[[ Input data, beginning ]]

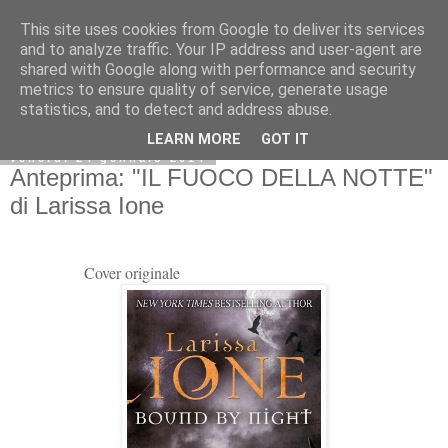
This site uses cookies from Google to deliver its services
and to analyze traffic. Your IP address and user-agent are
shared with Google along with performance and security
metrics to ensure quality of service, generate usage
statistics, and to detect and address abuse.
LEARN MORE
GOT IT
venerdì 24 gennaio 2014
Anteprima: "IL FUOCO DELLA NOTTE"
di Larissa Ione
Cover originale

[[ Input data, end ]]
[[ Input data, beginning ]]

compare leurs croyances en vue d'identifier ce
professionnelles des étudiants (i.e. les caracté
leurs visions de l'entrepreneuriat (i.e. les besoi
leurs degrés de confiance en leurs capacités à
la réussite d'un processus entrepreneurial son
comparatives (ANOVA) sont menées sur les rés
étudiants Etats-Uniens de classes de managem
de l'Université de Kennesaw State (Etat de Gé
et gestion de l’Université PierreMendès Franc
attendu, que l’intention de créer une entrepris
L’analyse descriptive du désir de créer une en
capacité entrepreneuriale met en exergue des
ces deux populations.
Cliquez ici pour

[[ Input data, end ]]

◆ **Task brief**: Where the listing above has a line with "leurs degrés de", start there, and output every line exactly through the line with "Cliquez ici pour", which is also included.

◆ **Solution for this task**:
leurs degrés de confiance en leurs capacités à
la réussite d'un processus entrepreneurial son
comparatives (ANOVA) sont menées sur les rés
étudiants Etats-Uniens de classes de managem
de l'Université de Kennesaw State (Etat de Gé
et gestion de l’Université PierreMendès Franc
attendu, que l’intention de créer une entrepris
L’analyse descriptive du désir de créer une en
capacité entrepreneuriale met en exergue des
ces deux populations.
Cliquez ici pour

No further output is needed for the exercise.